Le dollar est lui aussi touché par la probabilité non nulle d’un défaut : la devise d’un pays qui n’honore pas ses dettes (ou une partie de ses dettes, comme le suggèrent certains députés) est forcément beaucoup moins attractive. Par ailleurs, le blocage actuel, ses conséquences sur l’activité économique et le fait qu’il empêche la publication de nombreuses statistiques, dont celles –primordiales compte tenu de la nature du « forward guidance » - de l’emploi, pourrait compliquer le début de la réduction des achats de Tnotes dans un futur proche.

Le « shutdown » a déjà un coût économique, même s’il est difficile à quantifier. Un défaut aurait, potentiellement, un coût beaucoup plus élevé, et qui dépasserait les frontières des Etats-Unis. Bien sûr, tout le monde sait que ce défaut ne signifie pas que le gouvernement américain ne peut plus honorer sa dette, mais que le Congrès empêche de la payer. Mais même si le défaut est purement politique, il n’en créerait pas moins un climat d’incertitude très néfaste pour l’économie. Il révèlerait de la manière la plus extrême possible les énormes problèmes de gouvernance des Etats-Unis.
C’est donc assez normal, dans ce contexte, que les actions baissent et que la volatilité de celle-ci augmente.

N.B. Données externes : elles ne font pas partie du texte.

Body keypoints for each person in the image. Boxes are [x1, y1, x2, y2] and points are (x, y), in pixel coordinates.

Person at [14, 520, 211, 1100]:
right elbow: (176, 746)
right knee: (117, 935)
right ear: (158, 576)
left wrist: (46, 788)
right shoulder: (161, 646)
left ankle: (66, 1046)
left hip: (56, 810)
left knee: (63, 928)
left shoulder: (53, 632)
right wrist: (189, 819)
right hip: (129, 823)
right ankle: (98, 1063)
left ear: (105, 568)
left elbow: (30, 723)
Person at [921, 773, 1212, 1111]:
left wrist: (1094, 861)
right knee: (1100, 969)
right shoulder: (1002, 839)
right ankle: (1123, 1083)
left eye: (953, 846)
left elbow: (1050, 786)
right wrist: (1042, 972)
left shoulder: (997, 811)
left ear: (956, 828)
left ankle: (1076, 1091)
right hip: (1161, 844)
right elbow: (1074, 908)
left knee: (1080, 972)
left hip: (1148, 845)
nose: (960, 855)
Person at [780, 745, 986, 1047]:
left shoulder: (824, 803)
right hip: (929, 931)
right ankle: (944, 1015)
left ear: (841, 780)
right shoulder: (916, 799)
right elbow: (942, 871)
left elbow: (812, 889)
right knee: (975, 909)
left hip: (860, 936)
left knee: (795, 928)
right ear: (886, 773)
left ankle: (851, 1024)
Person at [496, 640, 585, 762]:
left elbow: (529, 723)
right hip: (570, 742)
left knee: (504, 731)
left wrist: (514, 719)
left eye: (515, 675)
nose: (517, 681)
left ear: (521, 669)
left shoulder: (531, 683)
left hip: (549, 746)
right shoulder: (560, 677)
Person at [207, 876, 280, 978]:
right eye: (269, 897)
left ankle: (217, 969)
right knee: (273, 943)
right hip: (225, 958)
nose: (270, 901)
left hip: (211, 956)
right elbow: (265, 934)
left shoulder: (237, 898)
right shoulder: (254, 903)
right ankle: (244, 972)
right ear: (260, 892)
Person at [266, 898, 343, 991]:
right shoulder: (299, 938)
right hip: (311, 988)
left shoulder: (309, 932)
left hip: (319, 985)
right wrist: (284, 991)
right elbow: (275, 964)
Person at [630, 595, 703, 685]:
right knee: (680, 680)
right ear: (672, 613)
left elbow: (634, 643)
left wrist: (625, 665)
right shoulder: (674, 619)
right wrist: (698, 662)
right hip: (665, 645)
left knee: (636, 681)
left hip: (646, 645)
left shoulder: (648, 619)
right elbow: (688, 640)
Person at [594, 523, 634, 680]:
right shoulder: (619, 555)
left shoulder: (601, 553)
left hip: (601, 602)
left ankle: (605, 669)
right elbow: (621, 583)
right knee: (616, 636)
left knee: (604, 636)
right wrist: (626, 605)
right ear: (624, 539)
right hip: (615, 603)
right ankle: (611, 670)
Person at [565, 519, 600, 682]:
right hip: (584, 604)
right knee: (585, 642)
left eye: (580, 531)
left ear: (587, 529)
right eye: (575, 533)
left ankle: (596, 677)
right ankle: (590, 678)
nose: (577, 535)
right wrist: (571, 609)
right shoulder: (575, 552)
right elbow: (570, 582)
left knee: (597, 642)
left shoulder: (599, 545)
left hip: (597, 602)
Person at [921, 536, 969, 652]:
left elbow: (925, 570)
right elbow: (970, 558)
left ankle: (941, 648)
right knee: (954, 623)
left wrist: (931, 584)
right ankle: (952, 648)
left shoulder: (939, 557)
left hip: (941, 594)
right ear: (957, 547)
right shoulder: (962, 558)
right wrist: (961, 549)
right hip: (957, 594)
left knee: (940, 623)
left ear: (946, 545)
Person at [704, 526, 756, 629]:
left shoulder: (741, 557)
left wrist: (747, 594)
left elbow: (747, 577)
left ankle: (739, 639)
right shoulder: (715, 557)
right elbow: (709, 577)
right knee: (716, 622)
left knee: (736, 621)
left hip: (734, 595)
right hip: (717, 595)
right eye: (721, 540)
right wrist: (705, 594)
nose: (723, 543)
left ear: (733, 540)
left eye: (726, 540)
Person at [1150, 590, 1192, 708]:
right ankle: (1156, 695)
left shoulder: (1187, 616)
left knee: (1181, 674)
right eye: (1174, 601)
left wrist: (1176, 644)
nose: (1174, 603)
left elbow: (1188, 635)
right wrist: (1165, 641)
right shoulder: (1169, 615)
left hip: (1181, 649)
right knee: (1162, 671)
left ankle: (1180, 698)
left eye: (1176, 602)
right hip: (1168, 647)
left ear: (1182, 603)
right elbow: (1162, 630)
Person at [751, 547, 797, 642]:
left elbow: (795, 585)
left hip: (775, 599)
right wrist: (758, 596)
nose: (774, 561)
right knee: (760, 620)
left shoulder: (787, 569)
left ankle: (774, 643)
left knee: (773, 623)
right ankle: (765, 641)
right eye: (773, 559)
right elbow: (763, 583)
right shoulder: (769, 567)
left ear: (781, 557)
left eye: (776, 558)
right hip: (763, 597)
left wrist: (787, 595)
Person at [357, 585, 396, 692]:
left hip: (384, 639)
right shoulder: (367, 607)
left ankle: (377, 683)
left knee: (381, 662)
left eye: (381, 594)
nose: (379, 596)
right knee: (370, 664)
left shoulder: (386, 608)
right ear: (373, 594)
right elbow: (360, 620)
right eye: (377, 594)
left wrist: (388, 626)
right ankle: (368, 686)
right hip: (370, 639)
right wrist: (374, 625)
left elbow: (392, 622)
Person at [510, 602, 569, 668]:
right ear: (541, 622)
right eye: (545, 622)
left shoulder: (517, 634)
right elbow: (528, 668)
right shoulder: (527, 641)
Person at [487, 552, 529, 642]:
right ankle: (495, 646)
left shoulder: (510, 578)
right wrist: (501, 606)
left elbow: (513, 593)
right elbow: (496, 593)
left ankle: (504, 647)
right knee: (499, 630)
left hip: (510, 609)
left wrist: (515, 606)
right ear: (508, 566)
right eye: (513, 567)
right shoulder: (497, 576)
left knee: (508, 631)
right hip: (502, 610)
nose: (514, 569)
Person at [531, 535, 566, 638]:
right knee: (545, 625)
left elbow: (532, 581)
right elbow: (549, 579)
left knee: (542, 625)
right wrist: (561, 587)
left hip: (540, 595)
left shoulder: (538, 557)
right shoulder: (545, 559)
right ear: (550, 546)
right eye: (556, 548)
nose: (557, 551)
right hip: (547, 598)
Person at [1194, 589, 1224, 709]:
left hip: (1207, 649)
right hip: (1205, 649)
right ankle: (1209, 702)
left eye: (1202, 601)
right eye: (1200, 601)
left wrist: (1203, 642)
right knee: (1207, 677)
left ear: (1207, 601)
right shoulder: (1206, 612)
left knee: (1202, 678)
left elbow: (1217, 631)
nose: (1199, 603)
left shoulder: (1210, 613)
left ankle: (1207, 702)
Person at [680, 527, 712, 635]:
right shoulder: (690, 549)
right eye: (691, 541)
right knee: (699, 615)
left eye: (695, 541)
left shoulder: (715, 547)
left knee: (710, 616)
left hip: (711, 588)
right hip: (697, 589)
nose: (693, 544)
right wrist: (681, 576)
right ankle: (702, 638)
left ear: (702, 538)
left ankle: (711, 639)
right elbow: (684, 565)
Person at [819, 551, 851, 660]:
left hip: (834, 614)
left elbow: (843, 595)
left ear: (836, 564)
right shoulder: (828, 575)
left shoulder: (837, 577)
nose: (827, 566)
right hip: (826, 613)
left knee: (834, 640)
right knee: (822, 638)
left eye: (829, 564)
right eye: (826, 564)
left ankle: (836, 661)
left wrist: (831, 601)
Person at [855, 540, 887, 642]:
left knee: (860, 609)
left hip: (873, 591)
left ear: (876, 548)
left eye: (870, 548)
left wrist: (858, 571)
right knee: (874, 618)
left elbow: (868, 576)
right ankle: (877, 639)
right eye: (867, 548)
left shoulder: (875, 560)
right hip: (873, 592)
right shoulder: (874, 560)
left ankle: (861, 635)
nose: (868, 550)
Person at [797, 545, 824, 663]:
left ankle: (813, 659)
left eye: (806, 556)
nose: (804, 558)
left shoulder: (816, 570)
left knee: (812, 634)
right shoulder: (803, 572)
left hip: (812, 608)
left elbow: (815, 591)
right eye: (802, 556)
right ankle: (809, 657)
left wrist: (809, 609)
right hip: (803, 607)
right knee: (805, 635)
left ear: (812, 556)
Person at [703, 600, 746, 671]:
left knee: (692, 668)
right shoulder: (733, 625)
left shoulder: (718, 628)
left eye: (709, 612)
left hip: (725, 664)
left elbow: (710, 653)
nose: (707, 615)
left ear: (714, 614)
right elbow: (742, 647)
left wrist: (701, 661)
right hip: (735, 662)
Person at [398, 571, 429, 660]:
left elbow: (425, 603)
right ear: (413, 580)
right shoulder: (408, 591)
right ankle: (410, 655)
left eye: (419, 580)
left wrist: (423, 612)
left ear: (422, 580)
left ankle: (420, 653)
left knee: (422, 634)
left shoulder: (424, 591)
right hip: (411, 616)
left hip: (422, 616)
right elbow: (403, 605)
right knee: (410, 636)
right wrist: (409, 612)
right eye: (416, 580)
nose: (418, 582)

Sur une perspective de plus long terme, que peut-il se passer ? Avant de répondre à cette question, il faut essayer de dessiner un scénario de stress extrême. S’il y a défaut, ce sera de manière très sélective, sur une ou plusieurs lignes. Et le défaut ne conduirait pas à une vraie restructuration de la dette, mais simplement à un retard de paiement. Mais même dans cette hypothèse, l’impact en terme d’image serait potentiellement colossal, et les Etats- Unis seraient obligés, à l’avenir, de payer une prime de risque supplémentaire sur leurs obligations (surtout que sur une perspective de long terme, l’évolution des finances publiques US n’est pas vertueuse, comme l’a encore signalé récemment le DMO). Les agences de rating ne pourraient pas ne pas tenir compte de cet événement de crédit. Si un jour un substitut crédible au Tnote, en tant que valeur refuge, apparaissait, la prime exigée sur ce dernier serait encore plus importante. Les banques centrales pourraient être tentées de réduire la part du dollar dans leurs réserves, ce qui d’ailleurs est déjà fait dans certains pays émergents, où il y a eu des ventes de dollar au profit de l’or. Ce dernier devrait donc profiter d’un scénario de stress extrême.

Ainsi, on peut s’attendre, dans l’hypothèse d’un défaut, à une sous-performance marquée des Tnotes (par rapport au bund par exemple), même si la Fed a encore les moyens de limiter les dégâts en maintenant, voire en augmentant, son QE.

Pour l’instant, le Tnote 10 ans n’intègre pas ce risque : il est parfaitement stable depuis 10 jours. Le spread Tnotebund 10 ans, de son côté, n’est guère plus volatil.

Comme nous ne pensons pas que ce scénario de stress se réalisera, il nous paraît opportun de jouer :

  • Un rebond du TED spread US 1 mois ;
  • Une baisse du spread de CDS 5 ans ;
  • Un rebond du dollar ;
  • Une baisse du VIX et une hausse des actions.